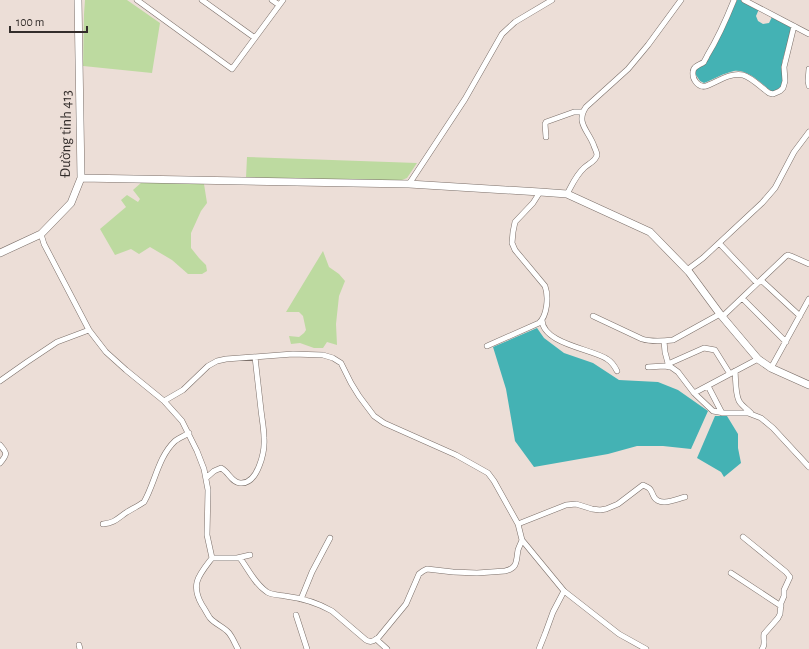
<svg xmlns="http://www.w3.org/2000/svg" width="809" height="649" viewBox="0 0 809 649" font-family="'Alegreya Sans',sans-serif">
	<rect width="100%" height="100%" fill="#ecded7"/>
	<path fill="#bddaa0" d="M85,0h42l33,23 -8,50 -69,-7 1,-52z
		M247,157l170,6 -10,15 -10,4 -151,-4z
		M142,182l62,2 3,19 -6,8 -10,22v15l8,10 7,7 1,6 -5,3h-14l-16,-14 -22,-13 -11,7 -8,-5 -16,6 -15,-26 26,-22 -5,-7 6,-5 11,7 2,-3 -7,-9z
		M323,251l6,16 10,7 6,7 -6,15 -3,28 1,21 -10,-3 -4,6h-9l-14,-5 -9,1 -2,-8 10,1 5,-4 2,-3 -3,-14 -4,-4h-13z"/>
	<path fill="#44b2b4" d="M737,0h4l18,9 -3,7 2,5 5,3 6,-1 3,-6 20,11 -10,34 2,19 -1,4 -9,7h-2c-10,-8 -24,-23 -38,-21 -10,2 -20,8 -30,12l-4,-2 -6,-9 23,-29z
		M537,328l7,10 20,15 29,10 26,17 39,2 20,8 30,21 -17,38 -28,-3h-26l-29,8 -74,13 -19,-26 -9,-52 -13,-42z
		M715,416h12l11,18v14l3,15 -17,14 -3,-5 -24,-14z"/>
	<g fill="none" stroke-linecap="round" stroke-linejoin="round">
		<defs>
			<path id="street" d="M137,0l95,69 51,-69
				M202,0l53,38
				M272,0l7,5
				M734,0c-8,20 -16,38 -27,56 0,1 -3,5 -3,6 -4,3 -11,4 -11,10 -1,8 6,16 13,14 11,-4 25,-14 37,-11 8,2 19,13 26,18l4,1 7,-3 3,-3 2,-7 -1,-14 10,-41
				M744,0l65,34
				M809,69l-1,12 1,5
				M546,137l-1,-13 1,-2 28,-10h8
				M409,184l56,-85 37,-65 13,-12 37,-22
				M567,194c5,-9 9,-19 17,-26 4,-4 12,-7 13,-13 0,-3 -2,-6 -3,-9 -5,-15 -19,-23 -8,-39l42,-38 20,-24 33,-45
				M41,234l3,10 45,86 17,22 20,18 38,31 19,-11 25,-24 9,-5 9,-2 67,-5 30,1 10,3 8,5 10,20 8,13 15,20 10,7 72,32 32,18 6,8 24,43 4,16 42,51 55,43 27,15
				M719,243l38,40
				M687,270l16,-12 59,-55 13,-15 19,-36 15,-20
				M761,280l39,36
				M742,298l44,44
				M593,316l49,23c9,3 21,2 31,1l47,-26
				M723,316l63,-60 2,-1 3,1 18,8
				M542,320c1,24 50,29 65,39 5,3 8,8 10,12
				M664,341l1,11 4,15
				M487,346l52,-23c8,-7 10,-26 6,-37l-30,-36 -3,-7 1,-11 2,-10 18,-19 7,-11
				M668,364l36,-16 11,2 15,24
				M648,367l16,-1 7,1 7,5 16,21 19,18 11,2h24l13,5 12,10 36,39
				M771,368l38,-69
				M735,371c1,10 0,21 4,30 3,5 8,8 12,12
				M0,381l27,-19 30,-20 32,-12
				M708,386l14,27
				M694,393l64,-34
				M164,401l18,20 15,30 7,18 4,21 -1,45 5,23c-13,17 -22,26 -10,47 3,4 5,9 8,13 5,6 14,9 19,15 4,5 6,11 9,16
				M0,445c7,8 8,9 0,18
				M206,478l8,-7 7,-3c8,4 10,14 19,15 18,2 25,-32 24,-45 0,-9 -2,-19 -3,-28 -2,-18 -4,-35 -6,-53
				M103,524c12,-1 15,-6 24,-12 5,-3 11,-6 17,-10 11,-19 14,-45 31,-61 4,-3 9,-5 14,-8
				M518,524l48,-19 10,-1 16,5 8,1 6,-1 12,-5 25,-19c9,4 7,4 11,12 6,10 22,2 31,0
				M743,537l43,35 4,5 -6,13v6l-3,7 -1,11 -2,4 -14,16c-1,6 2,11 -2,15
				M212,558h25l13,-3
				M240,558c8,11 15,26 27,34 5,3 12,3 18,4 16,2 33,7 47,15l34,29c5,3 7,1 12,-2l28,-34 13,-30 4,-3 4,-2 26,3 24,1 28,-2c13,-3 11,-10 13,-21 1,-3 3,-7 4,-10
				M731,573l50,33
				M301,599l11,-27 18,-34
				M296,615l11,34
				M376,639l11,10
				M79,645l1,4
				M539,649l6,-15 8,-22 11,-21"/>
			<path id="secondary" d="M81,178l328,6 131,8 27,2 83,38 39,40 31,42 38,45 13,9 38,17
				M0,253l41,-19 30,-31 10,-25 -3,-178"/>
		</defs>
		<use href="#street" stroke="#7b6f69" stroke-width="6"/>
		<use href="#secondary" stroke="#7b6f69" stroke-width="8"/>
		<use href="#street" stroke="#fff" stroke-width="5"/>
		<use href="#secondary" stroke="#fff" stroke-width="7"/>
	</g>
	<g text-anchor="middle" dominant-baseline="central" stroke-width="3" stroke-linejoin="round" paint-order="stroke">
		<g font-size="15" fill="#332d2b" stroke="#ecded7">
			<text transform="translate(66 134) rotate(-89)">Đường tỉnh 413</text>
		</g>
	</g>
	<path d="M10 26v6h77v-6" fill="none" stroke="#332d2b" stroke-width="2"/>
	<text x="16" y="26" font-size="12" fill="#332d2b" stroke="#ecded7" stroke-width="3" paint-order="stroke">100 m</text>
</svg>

——————————

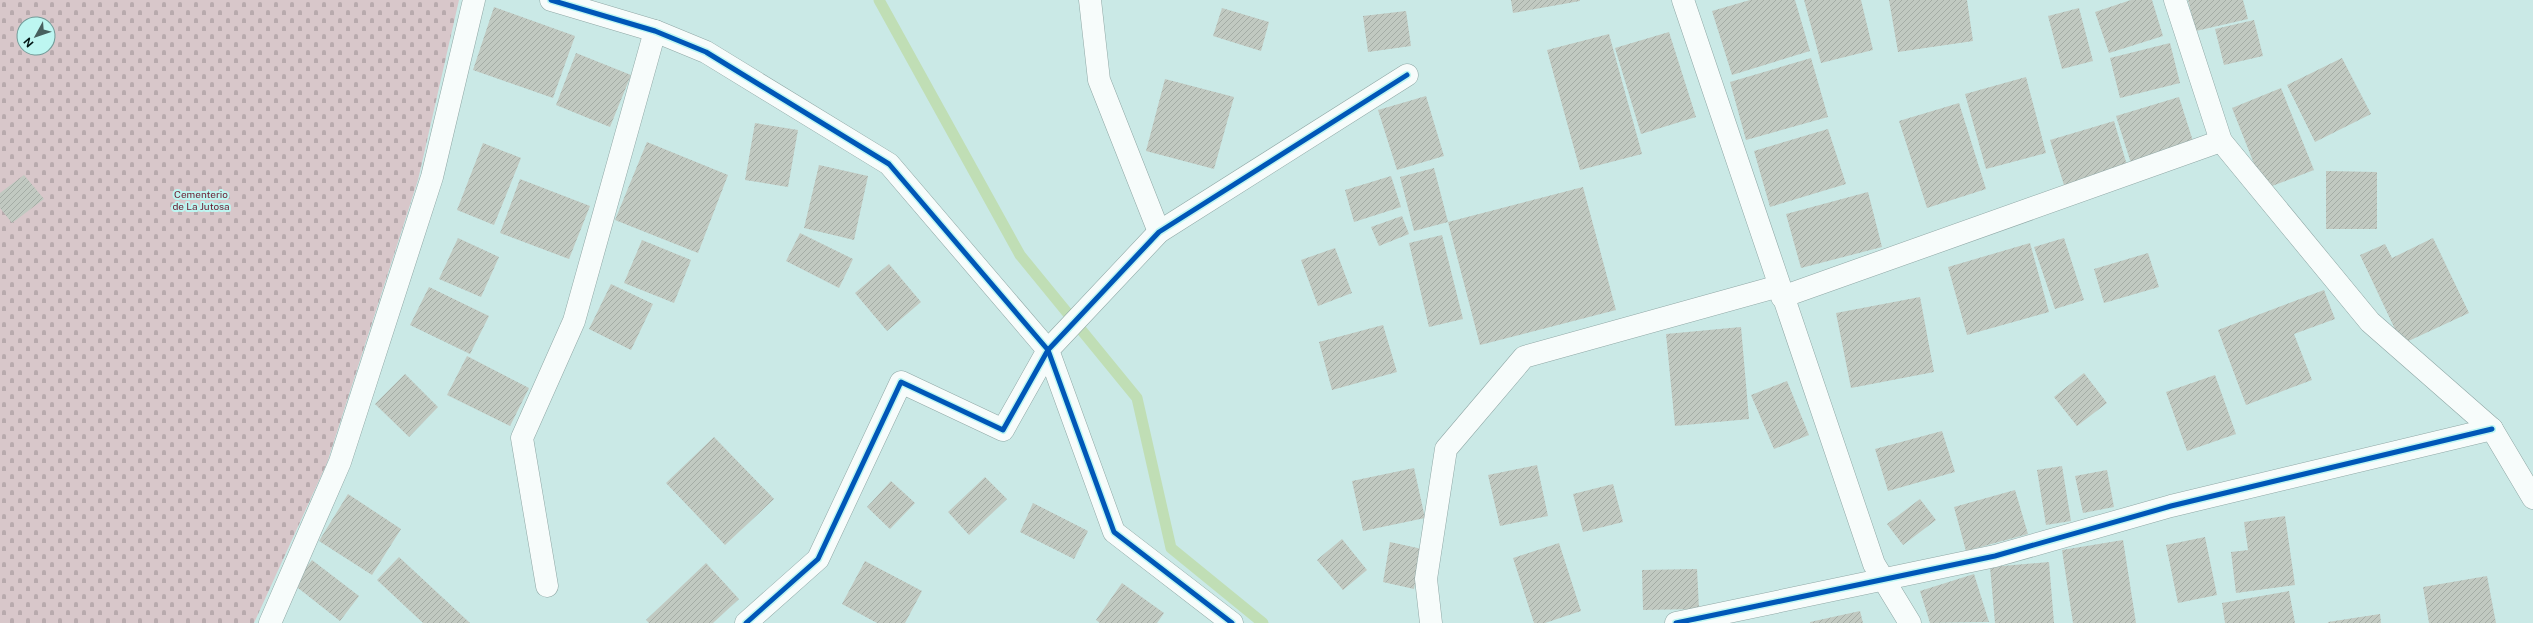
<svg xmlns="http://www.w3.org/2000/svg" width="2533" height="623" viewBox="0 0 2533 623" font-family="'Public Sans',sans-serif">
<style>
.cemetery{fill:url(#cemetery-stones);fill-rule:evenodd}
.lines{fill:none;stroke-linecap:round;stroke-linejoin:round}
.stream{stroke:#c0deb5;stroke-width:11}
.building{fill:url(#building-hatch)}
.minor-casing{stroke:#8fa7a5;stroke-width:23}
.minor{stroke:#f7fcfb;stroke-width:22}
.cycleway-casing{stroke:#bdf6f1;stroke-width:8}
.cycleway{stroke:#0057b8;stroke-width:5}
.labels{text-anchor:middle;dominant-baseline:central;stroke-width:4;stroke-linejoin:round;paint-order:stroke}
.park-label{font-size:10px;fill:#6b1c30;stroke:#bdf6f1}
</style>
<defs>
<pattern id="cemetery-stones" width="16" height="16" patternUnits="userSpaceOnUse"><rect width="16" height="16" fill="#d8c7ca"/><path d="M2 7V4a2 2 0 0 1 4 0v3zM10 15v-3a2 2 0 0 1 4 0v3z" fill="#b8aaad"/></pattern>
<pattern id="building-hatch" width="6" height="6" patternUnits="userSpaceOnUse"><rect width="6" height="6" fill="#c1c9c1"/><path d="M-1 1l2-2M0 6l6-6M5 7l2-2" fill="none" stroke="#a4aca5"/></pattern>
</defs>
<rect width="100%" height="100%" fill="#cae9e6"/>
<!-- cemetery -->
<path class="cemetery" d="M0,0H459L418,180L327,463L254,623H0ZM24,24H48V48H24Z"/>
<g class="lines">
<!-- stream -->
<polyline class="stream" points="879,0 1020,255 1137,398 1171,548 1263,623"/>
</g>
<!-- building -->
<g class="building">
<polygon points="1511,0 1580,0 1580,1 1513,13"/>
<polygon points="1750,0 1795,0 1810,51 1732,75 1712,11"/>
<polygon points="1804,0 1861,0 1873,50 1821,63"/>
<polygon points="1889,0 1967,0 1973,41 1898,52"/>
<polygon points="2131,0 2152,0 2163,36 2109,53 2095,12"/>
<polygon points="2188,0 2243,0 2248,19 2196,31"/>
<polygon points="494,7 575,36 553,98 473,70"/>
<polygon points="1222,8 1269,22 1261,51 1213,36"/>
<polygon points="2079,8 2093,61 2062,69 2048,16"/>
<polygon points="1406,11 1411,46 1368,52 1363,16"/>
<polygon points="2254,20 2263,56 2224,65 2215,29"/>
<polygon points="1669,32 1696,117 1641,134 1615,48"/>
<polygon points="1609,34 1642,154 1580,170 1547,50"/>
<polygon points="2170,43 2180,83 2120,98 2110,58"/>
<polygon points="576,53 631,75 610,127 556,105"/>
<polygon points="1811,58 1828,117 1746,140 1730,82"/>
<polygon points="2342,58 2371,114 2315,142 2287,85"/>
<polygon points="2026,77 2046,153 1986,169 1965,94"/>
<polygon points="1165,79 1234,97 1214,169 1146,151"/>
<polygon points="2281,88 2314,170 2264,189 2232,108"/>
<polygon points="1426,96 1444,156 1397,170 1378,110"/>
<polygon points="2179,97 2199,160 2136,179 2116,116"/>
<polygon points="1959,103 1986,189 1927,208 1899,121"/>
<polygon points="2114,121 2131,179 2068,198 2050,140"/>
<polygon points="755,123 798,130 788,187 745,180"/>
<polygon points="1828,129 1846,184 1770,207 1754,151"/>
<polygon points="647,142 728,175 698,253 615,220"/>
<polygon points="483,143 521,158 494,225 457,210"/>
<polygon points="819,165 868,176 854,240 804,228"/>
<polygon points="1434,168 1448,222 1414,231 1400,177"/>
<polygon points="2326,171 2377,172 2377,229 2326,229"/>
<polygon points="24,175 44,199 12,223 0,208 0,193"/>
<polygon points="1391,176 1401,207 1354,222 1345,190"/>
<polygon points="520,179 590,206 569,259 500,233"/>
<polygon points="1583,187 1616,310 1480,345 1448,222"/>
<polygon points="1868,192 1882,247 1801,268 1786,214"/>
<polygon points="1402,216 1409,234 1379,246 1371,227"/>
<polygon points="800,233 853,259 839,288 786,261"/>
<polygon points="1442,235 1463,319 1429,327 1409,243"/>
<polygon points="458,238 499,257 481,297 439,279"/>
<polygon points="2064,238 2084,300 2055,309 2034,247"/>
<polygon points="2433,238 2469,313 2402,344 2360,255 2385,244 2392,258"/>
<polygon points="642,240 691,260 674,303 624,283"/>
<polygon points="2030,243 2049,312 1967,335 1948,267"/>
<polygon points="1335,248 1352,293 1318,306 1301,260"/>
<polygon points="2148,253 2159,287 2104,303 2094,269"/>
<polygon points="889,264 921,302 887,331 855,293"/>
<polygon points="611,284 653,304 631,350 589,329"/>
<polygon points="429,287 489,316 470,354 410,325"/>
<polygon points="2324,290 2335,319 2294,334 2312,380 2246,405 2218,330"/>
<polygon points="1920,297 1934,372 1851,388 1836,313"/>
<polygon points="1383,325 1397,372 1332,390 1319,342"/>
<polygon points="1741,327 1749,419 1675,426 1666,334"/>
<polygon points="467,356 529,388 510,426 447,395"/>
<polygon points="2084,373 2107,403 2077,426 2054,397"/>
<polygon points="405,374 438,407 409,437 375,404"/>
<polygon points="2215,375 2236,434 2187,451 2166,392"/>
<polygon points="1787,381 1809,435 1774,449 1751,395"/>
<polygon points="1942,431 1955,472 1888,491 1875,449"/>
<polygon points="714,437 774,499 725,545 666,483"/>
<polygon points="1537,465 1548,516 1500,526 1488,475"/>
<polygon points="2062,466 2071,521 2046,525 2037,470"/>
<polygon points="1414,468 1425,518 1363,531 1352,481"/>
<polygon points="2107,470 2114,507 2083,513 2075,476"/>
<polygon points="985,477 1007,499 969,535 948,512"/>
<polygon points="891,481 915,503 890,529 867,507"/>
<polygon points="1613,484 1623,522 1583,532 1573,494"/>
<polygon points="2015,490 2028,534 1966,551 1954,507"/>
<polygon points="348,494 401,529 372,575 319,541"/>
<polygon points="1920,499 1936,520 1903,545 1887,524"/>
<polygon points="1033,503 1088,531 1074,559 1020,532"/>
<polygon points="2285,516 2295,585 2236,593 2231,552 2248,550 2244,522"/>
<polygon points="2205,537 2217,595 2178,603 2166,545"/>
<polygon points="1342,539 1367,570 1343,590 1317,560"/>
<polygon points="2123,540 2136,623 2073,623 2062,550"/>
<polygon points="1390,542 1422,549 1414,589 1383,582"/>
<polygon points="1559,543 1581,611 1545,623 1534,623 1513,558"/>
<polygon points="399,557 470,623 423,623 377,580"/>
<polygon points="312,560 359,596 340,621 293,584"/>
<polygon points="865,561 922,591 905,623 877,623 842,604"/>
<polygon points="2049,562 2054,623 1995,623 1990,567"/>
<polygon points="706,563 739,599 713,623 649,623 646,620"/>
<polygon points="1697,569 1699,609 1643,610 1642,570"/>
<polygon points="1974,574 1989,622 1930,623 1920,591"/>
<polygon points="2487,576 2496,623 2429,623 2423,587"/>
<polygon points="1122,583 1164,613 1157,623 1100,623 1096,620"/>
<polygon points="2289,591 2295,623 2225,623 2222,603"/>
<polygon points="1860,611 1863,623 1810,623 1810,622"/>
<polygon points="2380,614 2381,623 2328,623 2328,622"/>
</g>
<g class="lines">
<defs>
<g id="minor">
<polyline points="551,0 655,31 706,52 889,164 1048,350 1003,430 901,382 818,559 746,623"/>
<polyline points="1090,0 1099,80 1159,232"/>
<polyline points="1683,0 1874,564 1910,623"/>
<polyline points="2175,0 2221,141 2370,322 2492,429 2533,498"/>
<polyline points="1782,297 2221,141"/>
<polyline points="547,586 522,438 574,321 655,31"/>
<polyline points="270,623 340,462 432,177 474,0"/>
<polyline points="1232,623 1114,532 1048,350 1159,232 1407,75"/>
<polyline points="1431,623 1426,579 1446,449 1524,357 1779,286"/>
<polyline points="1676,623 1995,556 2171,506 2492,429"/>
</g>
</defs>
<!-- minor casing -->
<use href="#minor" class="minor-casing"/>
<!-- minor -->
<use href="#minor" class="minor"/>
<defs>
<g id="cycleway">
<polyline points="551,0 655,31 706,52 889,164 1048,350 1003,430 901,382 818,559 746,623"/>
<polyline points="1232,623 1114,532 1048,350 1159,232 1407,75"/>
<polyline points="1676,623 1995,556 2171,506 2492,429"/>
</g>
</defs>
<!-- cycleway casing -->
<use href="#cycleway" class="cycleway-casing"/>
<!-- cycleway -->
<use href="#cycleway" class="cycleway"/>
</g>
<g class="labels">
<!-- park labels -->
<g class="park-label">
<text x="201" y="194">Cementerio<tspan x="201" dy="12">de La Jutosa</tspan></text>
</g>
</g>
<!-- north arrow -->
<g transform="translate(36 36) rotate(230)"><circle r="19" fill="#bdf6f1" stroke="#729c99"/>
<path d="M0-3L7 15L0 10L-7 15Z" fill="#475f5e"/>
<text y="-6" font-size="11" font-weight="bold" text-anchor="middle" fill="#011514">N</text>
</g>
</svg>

——————————

◆ Directions: Return a word-for-word copy of the lines above from the one holding "M142,182l62,2 3,19 -6,8" through the one holding "M809,69l-1,12 1,5", with both of them included and nothing besides.

◆ Answer to the exercise:
		M142,182l62,2 3,19 -6,8 -10,22v15l8,10 7,7 1,6 -5,3h-14l-16,-14 -22,-13 -11,7 -8,-5 -16,6 -15,-26 26,-22 -5,-7 6,-5 11,7 2,-3 -7,-9z
		M323,251l6,16 10,7 6,7 -6,15 -3,28 1,21 -10,-3 -4,6h-9l-14,-5 -9,1 -2,-8 10,1 5,-4 2,-3 -3,-14 -4,-4h-13z"/>
	<path fill="#44b2b4" d="M737,0h4l18,9 -3,7 2,5 5,3 6,-1 3,-6 20,11 -10,34 2,19 -1,4 -9,7h-2c-10,-8 -24,-23 -38,-21 -10,2 -20,8 -30,12l-4,-2 -6,-9 23,-29z
		M537,328l7,10 20,15 29,10 26,17 39,2 20,8 30,21 -17,38 -28,-3h-26l-29,8 -74,13 -19,-26 -9,-52 -13,-42z
		M715,416h12l11,18v14l3,15 -17,14 -3,-5 -24,-14z"/>
	<g fill="none" stroke-linecap="round" stroke-linejoin="round">
		<defs>
			<path id="street" d="M137,0l95,69 51,-69
				M202,0l53,38
				M272,0l7,5
				M734,0c-8,20 -16,38 -27,56 0,1 -3,5 -3,6 -4,3 -11,4 -11,10 -1,8 6,16 13,14 11,-4 25,-14 37,-11 8,2 19,13 26,18l4,1 7,-3 3,-3 2,-7 -1,-14 10,-41
				M744,0l65,34
				M809,69l-1,12 1,5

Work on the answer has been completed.